This article is a part of the Unlocking the Law Symposium symposium.
As we approach the end of this Symposium, I am struck by how much consensus exists on this subject. Of course, we are not conducting this exercise under the auspices of the ABA. Nevertheless, there is sufficient intellectual backing for a major push to begin the deregulation of legal services. Despite warnings that this is a bad time to consider such action, I think that there are reasons why this is a very good time to proceed. Contrary to popular wisdom, the number of employed lawyers has expanded through the recession, if one is to believe the results of the CPS household survey. But the employment in legal services firms has declined according to the BLS establishment survey. This is consistent with Larry Ribstein’s view on the decline of Big Law. The number of lawyers is growing slowly, but they are not having as much fun as before and are therefore less likely to come to the defense of their guild.

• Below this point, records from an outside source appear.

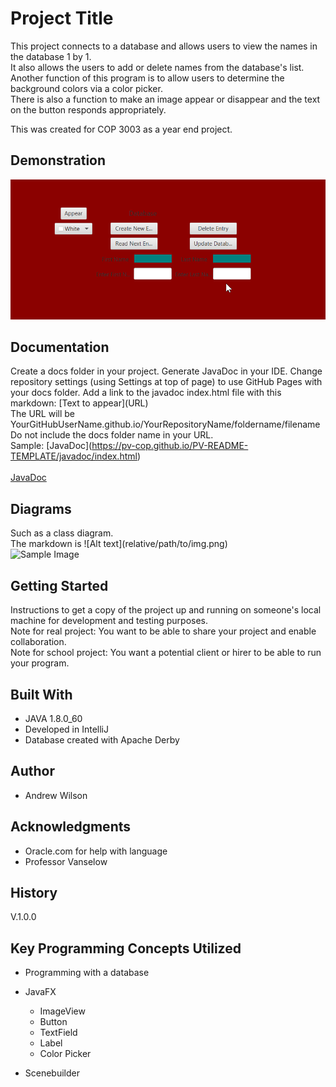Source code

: # Project Title

This project connects to a database and allows users to view the names in the database 1 by 1. <br />
It also allows the users to add or delete names from the database's list. <br />
Another function of this program is to allow users to determine the background colors via a color picker. <br />
There is also a function to make an image appear or disappear and the text on the button responds appropriately. <br />

This was created for COP 3003 as a year end project.

## Demonstration

![Sample GIF](https://github.com/abwilson5729/BooksDBFinalFX/blob/master/working.gif) 

## Documentation

Create a docs folder in your project. Generate JavaDoc in your IDE. Change repository settings (using Settings at top of page) to use GitHub Pages with your docs folder. Add a link to the javadoc index.html file with this markdown: \[Text to appear]\(URL) <br />
The URL will be YourGitHubUserName.github.io/YourRepositoryName/foldername/filename<br /> 
Do not include the docs folder name in your URL. <br />
Sample: \[JavaDoc]\(https://pv-cop.github.io/PV-README-TEMPLATE/javadoc/index.html) <br /> <br />
[JavaDoc](https://pv-cop.github.io/PV-README-TEMPLATE/javadoc/index.html)

## Diagrams

Such as a class diagram. <br /> 
The markdown is  \!\[Alt text\]\(relative/path/to/img.png) <br />
 ![Sample Image](docs/9919.png)

## Getting Started

Instructions to get a copy of the project up and running on someone's local machine for development and testing purposes.
<br />
Note for real project: You want to be able to share your project and enable collaboration. 
<br />
Note for school project: You want a potential client or hirer to be able to run your program. 

## Built With

* JAVA 1.8.0_60
* Developed in IntelliJ 
* Database created with Apache Derby

## Author

* Andrew Wilson

## Acknowledgments

* Oracle.com for help with language
* Professor Vanselow

## History

V.1.0.0

## Key Programming Concepts Utilized

* Programming with a database

* JavaFX
  * ImageView
  * Button
  * TextField
  * Label
  * Color Picker
* Scenebuilder

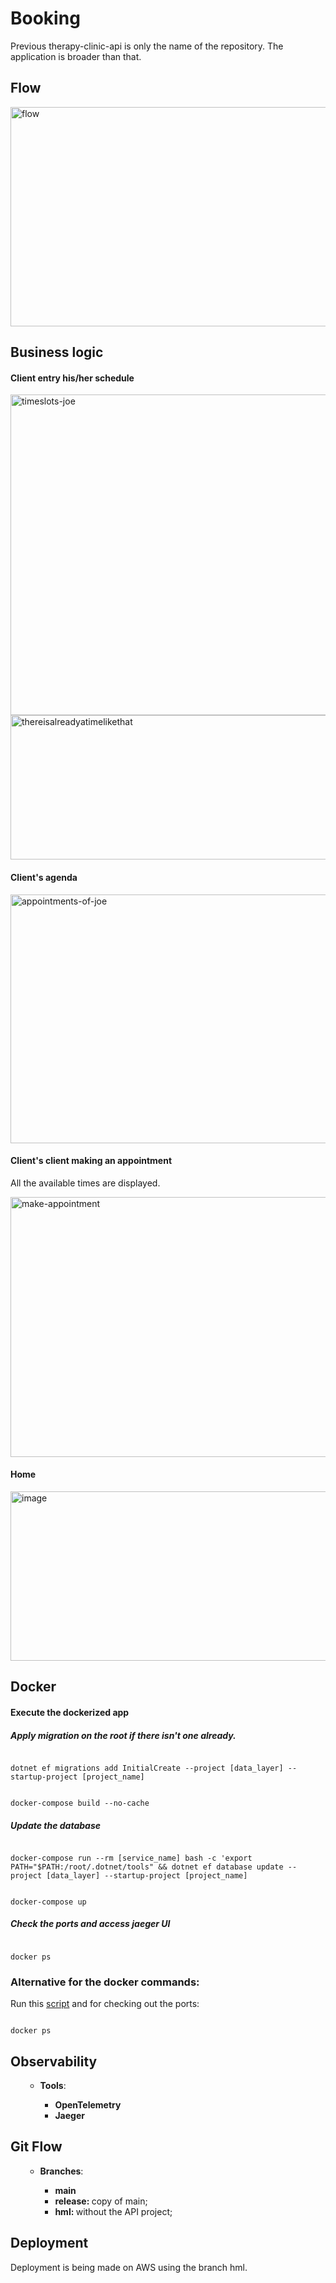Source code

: # Booking
<p>Previous therapy-clinic-api is only the name of the repository. The application is broader than that.</p>

## Flow
<img width="674" height="351" alt="flow" src="https://github.com/user-attachments/assets/dd700265-c2ff-4d7f-9cc7-ace5523139f9" />

## Business logic

<h4>Client entry his/her schedule</h4>

<img width="1230" height="513" alt="timeslots-joe" src="https://github.com/user-attachments/assets/a2d568e4-1a81-40da-9981-b24eca9232a3" />

<img width="583" height="231" alt="thereisalreadyatimelikethat" src="https://github.com/user-attachments/assets/f97addca-1b6f-45b5-abf6-da986bb016a1" />

<h4>Client's agenda</h4>

<img width="1238" height="398" alt="appointments-of-joe" src="https://github.com/user-attachments/assets/645c310d-983b-4b5a-8066-433abf0d5141" />

<h4>Client's client making an appointment</h4>
<p>All the available times are displayed.</p>
<img width="527" height="416" alt="make-appointment" src="https://github.com/user-attachments/assets/3f311798-729c-4a3a-b6b4-64b3acf69d72" />

<h4>Home</h4>
<img width="626" height="271" alt="image" src="https://github.com/user-attachments/assets/96768e34-25b5-471d-918c-1a08e3a5c262" />


## Docker
<h4>Execute the dockerized app</h4>
<h5>Apply migration on the root if there isn't one already.</h5>
<pre><code>
dotnet ef migrations add InitialCreate --project [data_layer] --startup-project [project_name]
</code></pre>
<pre><code>
docker-compose build --no-cache
</code></pre>
<h5>Update the database</h5>
<pre><code>
docker-compose run --rm [service_name] bash -c 'export PATH="$PATH:/root/.dotnet/tools" && dotnet ef database update --project [data_layer] --startup-project [project_name]
</code></pre>
<pre><code>
docker-compose up
</code></pre>
<h5>Check the ports and access jaeger UI</h5>
<pre><code>
docker ps
</code></pre>

### Alternative for the docker commands:
Run this <a href="https://github.com/jeffdev7/dockerize-app-script">script</a>
and for checking out the ports:
<pre><code>
docker ps
</code></pre>

## Observability
<ul>
    <ul>
        <li><strong>Tools</strong>:</li>
        <ul>
            <li><strong>OpenTelemetry</strong></li>
            <li><strong>Jaeger</strong></li>
        </ul>
    </ul>
</ul>

## Git Flow
<ul>
    <ul>
        <li><strong>Branches</strong>:</li>
        <ul>
            <li><strong>main</strong></li>
            <li><strong>release: </strong>copy of main;</li>
            <li><strong>hml: </strong> without the API project;</li>
        </ul>
    </ul>
</ul>

## Deployment
<p>Deployment is being made on AWS using the branch hml.</p>
<br/>
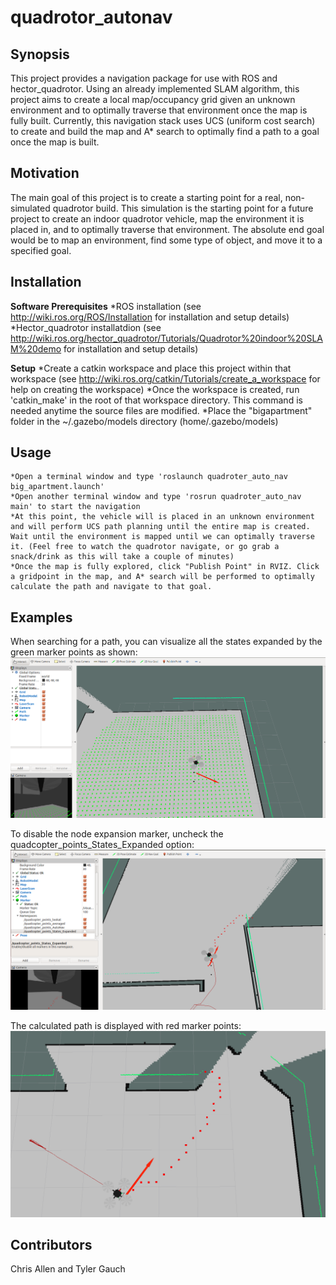 # quadrotor_autonav

## Synopsis

This project provides a navigation package for use with ROS and hector_quadrotor.
Using an already implemented SLAM algorithm, this project aims to create a local map/occupancy grid given an unknown environment and to optimally traverse that environment once the map is fully built.
Currently, this navigation stack uses UCS (uniform cost search) to create and build the map and A* search to optimally find a path to a goal once the map is built.

## Motivation

The main goal of this project is to create a starting point for a real, non-simulated quadrotor build. This simulation is the starting point for a future project to create an indoor quadrotor vehicle, map the environment it is placed in, and to optimally traverse that environment. The absolute end goal would be to map an environment, find some type of object, and move it to a specified goal.

## Installation

**Software Prerequisites**
	*ROS installation (see http://wiki.ros.org/ROS/Installation for installation and setup details)
	*Hector_quadrotor installatdion (see http://wiki.ros.org/hector_quadrotor/Tutorials/Quadrotor%20indoor%20SLAM%20demo for installation and setup details)

**Setup**
	*Create a catkin workspace and place this project within that workspace (see http://wiki.ros.org/catkin/Tutorials/create_a_workspace for help on creating the workspace)
	*Once the workspace is created, run 'catkin_make' in the root of that workspace directory. This command is needed anytime the source files are modified. 
	*Place the "bigapartment" folder in the ~/.gazebo/models directory (home/.gazebo/models)

## Usage
	*Open a terminal window and type 'roslaunch quadroter_auto_nav big_apartment.launch'
	*Open another terminal window and type 'rosrun quadroter_auto_nav main' to start the navigation
	*At this point, the vehicle will is placed in an unknown environment and will perform UCS path planning until the entire map is created. Wait until the environment is mapped until we can optimally traverse it. (Feel free to watch the quadrotor navigate, or go grab a snack/drink as this will take a couple of minutes)
	*Once the map is fully explored, click "Publish Point" in RVIZ. Click a gridpoint in the map, and A* search will be performed to optimally calculate the path and navigate to that goal.

## Examples

When searching for a path, you can visualize all the states expanded by the green marker points as shown:
![Node expansion](images/node_expansion.png?raw=true "State nodes expansion visualization")

To disable the node expansion marker, uncheck the quadcopter_points_States_Expanded option:
![Disable node expansion visualization](images/marker_states_off.png?raw=true "State nodes expansion visualization disabled")

The calculated path is displayed with red marker points:
![Calculated path](images/path_retrieved.png?raw=true "Calculated path visualization")

## Contributors

Chris Allen and Tyler Gauch


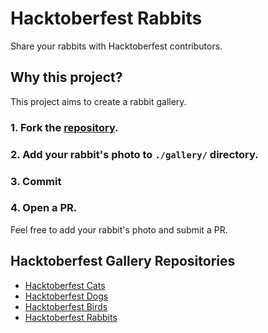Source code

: # Hacktoberfest Rabbits
Share your rabbits with Hacktoberfest contributors.

## Why this project?
This project aims to create a rabbit gallery.

### 1. Fork the [repository](https://github.com/bkayranci/hacktoberfest-rabbits).

### 2. Add your rabbit's photo to `./gallery/` directory.

### 3. Commit

### 4. Open a PR.

Feel free to add your rabbit's photo and submit a PR.

## Hacktoberfest Gallery Repositories

- [Hacktoberfest Cats](https://github.com/bkayranci/hacktoberfest-cats)
- [Hacktoberfest Dogs](https://github.com/bkayranci/hacktoberfest-dogs)
- [Hacktoberfest Birds](https://github.com/bkayranci/hacktoberfest-birds)
- [Hacktoberfest Rabbits](https://github.com/bkayranci/hacktoberfest-rabbits)
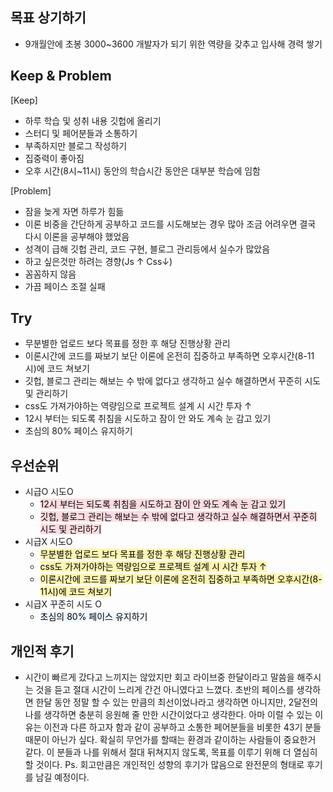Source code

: ## 목표 상기하기

- 9개월안에 초봉 3000~3600 개발자가 되기 위한 역량을 갖추고 입사해 경력 쌓기

## Keep & Problem

[Keep]

- 하루 학습 및 성취 내용 깃헙에 올리기
- 스터디 및 페어분들과 소통하기
- 부족하지만 블로그 작성하기
- 집중력이 좋아짐
- 오후 시간(8시~11시) 동안의 학습시간 동안은 대부분 학습에 임함

[Problem]

- 잠을 늦게 자면 하루가 힘듦
- 이론 비중을 간단하게 공부하고 코드를 시도해보는 경우 많아 조금 어려우면 결국 다시 이론을 공부해야 했었음
- 성격이 급해 깃헙 관리, 코드 구현, 블로그 관리등에서 실수가 많았음
- 하고 싶은것만 하려는 경향(Js ↑ Css↓)
- 꼼꼼하지 않음
- 가끔 페이스 조절 실패

## Try

- 무분별한 업로드 보다 목표를 정한 후 해당 진행상황 관리
- 이론시간에 코드를 짜보기 보단 이론에 온전히 집중하고 부족하면 오후시간(8-11시)에 코드 쳐보기
- 깃헙, 블로그 관리는 해보는 수 밖에 없다고 생각하고 실수 해결하면서 꾸준히 시도 및 관리하기
- css도 가져가야하는 역량임으로 프로젝트 설계 시 시간 투자 ↑
- 12시 부터는 되도록 취침을 시도하고 잠이 안 와도 계속 눈 감고 있기
- 초심의 80% 페이스 유지하기

## 우선순위

- 시급O   시도O
    - <mark style='background-color: #ffdce0'>12시 부터는 되도록 취침을 시도하고 잠이 안 와도 계속 눈 감고 있기
    - <mark style='background-color: #ffdce0'>깃헙, 블로그 관리는 해보는 수 밖에 없다고 생각하고 실수 해결하면서 꾸준히 시도 및 관리하기
- 시급X   시도O
    - <mark style='background-color: #fff5b1'>무분별한 업로드 보다 목표를 정한 후 해당 진행상황 관리
    - <mark style='background-color: #fff5b1'>css도 가져가야하는 역량임으로 프로젝트 설계 시 시간 투자 ↑
    - <mark style='background-color: #fff5b1'>이론시간에 코드를 짜보기 보단 이론에 온전히 집중하고 부족하면 오후시간(8-11시)에 코드 쳐보기
- 시급X   꾸준히 시도 O
  -  <mark style='background-color: #f1f8ff'> 초심의 80% 페이스 유지하기
  
## 개인적 후기
  - 시간이 빠르게 갔다고 느끼지는 않았지만 회고 라이브중 한달이라고 말씀을 해주시는 것을 듣고 절대 시간이 느리게 간건 아니였다고 느꼈다. 초반의 페이스를 생각하면 한달 동안 정말 할 수 있는 만큼의 최선이었나라고 생각하면 아니지만, 2달전의 나를 생각하면 충분히 응원해 줄 만한 시간이었다고 생각한다. 아마 이럴 수 있는 이유는 이전과 다른 하고자 함과 같이 공부하고 소통한 페어분들을 비롯한 43기 분들 때문이 아닌가 싶다. 확실히 무언가를 할때는 환경과 같이하는 사람들이 중요한거 같다. 이 분들과 나를 위해서 절대 뒤쳐지지 않도록, 목표를 이루기 위해 더 열심히 할 것이다. 
  Ps. 회고만큼은 개인적인 성향의 후기가 많음으로 완전문의 형태로 후기를 남길 예정이다.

Cliff Winston and I think that the best way to proceed is through a variety of different state experiments. Some states could allow bar exams for persons who have not attended law school or who have subscribed to on-line law school programs. Others could offer a variety of different exams for different prospective specialties. Still others could repeal their unauthorized practice of law prohibitions. Others could allow non-lawyers to own legal services operations. Still other variants could be tried, including total deregulation. Let’s see what works – and not only in the United Kingdom.